Set down the data that follows, exactly and completely.

___ Data

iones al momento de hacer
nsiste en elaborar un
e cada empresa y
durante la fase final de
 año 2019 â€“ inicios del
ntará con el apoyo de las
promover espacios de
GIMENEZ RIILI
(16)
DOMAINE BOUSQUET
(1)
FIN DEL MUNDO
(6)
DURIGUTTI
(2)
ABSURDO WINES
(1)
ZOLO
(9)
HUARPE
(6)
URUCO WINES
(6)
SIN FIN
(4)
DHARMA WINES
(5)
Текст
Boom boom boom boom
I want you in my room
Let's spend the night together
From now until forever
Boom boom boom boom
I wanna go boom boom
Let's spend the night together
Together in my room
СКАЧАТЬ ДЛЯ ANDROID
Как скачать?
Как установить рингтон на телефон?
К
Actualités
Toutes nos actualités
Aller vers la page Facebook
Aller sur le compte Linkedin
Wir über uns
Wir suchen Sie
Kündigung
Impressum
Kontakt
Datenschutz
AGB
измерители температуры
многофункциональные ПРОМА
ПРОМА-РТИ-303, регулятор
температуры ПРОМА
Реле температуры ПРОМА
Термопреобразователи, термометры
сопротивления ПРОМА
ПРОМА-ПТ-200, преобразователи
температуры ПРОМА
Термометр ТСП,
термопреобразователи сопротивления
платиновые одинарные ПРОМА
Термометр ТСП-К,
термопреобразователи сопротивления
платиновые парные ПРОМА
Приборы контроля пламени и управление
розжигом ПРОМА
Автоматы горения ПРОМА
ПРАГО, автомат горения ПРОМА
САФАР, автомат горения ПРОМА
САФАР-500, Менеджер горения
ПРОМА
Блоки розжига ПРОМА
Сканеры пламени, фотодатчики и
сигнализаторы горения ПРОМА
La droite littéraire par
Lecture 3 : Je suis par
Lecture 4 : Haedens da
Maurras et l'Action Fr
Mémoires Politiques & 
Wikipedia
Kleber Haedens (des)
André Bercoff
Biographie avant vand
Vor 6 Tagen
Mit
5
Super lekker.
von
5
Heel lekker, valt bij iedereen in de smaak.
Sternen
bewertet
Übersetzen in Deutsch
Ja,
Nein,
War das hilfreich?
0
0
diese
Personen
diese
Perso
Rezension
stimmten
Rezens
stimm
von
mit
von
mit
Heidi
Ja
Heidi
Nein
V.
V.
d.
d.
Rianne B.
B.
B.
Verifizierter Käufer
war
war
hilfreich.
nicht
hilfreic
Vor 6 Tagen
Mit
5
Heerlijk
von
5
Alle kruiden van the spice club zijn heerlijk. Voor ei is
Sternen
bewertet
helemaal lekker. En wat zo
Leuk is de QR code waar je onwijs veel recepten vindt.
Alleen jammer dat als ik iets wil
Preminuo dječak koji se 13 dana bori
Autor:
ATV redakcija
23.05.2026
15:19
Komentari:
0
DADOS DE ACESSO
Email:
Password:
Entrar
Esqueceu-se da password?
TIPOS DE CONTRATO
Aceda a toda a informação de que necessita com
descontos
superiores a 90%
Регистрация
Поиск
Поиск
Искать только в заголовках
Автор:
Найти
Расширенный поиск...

______

» Answer to the exercise:
iones al momento de hacer
nsiste en elaborar un
e cada empresa y
durante la fase final de
 año 2019 â€“ inicios del
ntará con el apoyo de las
promover espacios de
GIMENEZ RIILI
(16)
DOMAINE BOUSQUET
(1)
FIN DEL MUNDO
(6)
DURIGUTTI
(2)
ABSURDO WINES
(1)
ZOLO
(9)
HUARPE
(6)
URUCO WINES
(6)
SIN FIN
(4)
DHARMA WINES
(5)
Текст
Boom boom boom boom
I want you in my room
Let's spend the night together
From now until forever
Boom boom boom boom
I wanna go boom boom
Let's spend the night together
Together in my room
СКАЧАТЬ ДЛЯ ANDROID
Как скачать?
Как установить рингтон на телефон?
К
Actualités
Toutes nos actualités
Aller vers la page Facebook
Aller sur le compte Linkedin
Wir über uns
Wir suchen Sie
Kündigung
Impressum
Kontakt
Datenschutz
AGB
измерители температуры
многофункциональные ПРОМА
ПРОМА-РТИ-303, регулятор
температуры ПРОМА
Реле температуры ПРОМА
Термопреобразователи, термометры
сопротивления ПРОМА
ПРОМА-ПТ-200, преобразователи
температуры ПРОМА
Термометр ТСП,
термопреобразователи сопротивления
платиновые одинарные ПРОМА
Термометр ТСП-К,
термопреобразователи сопротивления
платиновые парные ПРОМА
Приборы контроля пламени и управление
розжигом ПРОМА
Автоматы горения ПРОМА
ПРАГО, автомат горения ПРОМА
САФАР, автомат горения ПРОМА
САФАР-500, Менеджер горения
ПРОМА
Блоки розжига ПРОМА
Сканеры пламени, фотодатчики и
сигнализаторы горения ПРОМА
La droite littéraire par
Lecture 3 : Je suis par
Lecture 4 : Haedens da
Maurras et l'Action Fr
Mémoires Politiques & 
Wikipedia
Kleber Haedens (des)
André Bercoff
Biographie avant vand
Vor 6 Tagen
Mit
5
Super lekker.
von
5
Heel lekker, valt bij iedereen in de smaak.
Sternen
bewertet
Übersetzen in Deutsch
Ja,
Nein,
War das hilfreich?
0
0
diese
Personen
diese
Perso
Rezension
stimmten
Rezens
stimm
von
mit
von
mit
Heidi
Ja
Heidi
Nein
V.
V.
d.
d.
Rianne B.
B.
B.
Verifizierter Käufer
war
war
hilfreich.
nicht
hilfreic
Vor 6 Tagen
Mit
5
Heerlijk
von
5
Alle kruiden van the spice club zijn heerlijk. Voor ei is
Sternen
bewertet
helemaal lekker. En wat zo
Leuk is de QR code waar je onwijs veel recepten vindt.
Alleen jammer dat als ik iets wil
Preminuo dječak koji se 13 dana bori
Autor:
ATV redakcija
23.05.2026
15:19
Komentari:
0
DADOS DE ACESSO
Email:
Password:
Entrar
Esqueceu-se da password?
TIPOS DE CONTRATO
Aceda a toda a informação de que necessita com
descontos
superiores a 90%
Регистрация
Поиск
Поиск
Искать только в заголовках
Автор:
Найти
Расширенный поиск...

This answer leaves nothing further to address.